Commissioners, challengers face off in March GOP primary
Ron Feathers, seeking his third term on the Washington County Commission, says there's been a lot of business growth locally in the past seven-plus years: all the result of what he says is a hands-off local government approach.
"There are 1300 new jobs in Washington County that have been created since 2013," Feathers says. "That's not the government doing it, that's the businesses doing it. The wages are up for the private sector 23% since 2013."
But Beverly business owner Charles Schilling says the commission should be doing more to promote economic growth.
"Is that something that has been missing from this current commission?" Schilling was asked.
"I believe so. I believe there are some projects that haven't gotten done. I feel like some sewer line extensions in certain areas that could provide economic development for our county."
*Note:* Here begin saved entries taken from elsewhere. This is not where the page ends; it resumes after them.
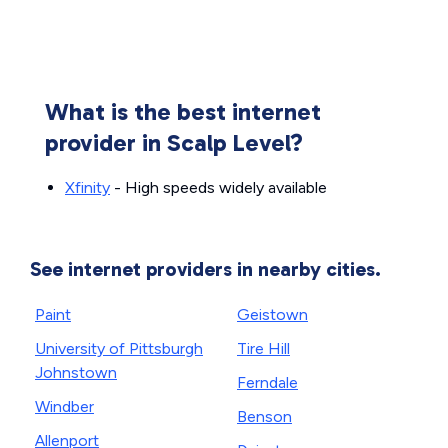
What is the best internet
provider in Scalp Level?
Xfinity
- High speeds widely available
See internet providers in nearby cities.
Paint
Geistown
University of Pittsburgh
Tire Hill
Johnstown
Ferndale
Windber
Benson
Allenport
A big issue in the race for both commission seats has been the merger in the last two years of the County Children's Services office and the Ohio Bureau of Job and Family Services office.
Feathers says that merger has resulted in improvements to the office.
"They were down to, like, 13 caseworkers. Now, they're up to 20. They're also on a union pay scale. All of this was done with the merger, and all of this was accomplished by leveraging the dollars that were out there that we didn't do before."
The move resulted in the elimination of the Children's Services board, which some have complained was political. Schilling hopes to reverse that if he is elected.
"I would like to see what it would take, if it makes sense, to reinstate the Children's Services Board," he said. "I believe dissolving a board that handles bond money was the wrong thing to do. I feel we need to reevaluate the numbers and see if it makes sense."
Schilling says the decision by the current commission to fight the Ohio EPA over the Devola sewer project led to cost increases for its construction. Feathers defends the fight, saying it was at the request of Devola residents.
No Democrat has filed to run for the seat, the term for which takes effect January 3, 2021.
David White says he and fellow commissioner Ron Feathers have saved Washington County taxpayers millions of dollars in their more than seven years in office.
One example he gives is encouraging better cooperation between county departments.
"The departments, which were very distrustful of each other when we came in here," White, first elected in 2012, recalls, "they were suspicious of each other, sometimes for good reasons, maybe even a little jealous of each other, are now very cooperative, they get along very well, they work with each other."
But their opponents in the March 17 primary are making issues about the costs of two recent matters. One is the mandated Devola sewer conversion project. The commission unsuccessfully fought the project for years, after it was approved by the previous commission.
"At first, it was under $6 million to do this project," says Lowell resident James Booth, who is opposing White for one of the two commission seats. "Now, it's $12-14 million for the low-pressure system; it could be over $19 million for the gravity system."
White says the county is seeking a number of options to keep the costs to residents down. He adds a number of plans for constructing the system are still under consideration.
"We're going to look at boring, directional boring, pressurized portions," White says. "All this is designed to not only go for the lowest cost. We want the best system, at the lowest cost, with minimal intrusion."
The other major issue is the merger, completed last year, between the Washington County Childrens Services Board and the Department of Job and Family Services.
Booth questions the costs to the county of the consolidation, which moved the childrens services offices and staff.
"I heard Flite Freimann (of the Children's Services Board) speak of depreciation of the $186,000 that's ordered by the state for the county to provide to Job and Family Services," he says. "That, in my eyes, is taxpayer funds. It's Washington County money."
White says the merger saved the county $400,000 in 2019, with bigger savings expected in 2020. That, while no jobs were lost and most employees got pay raises.
The next term for the seat begins January 2, 2021. The winner of the March 17 primary will be opposed by Democrat and former commissioner Cora Marshall in the November general election.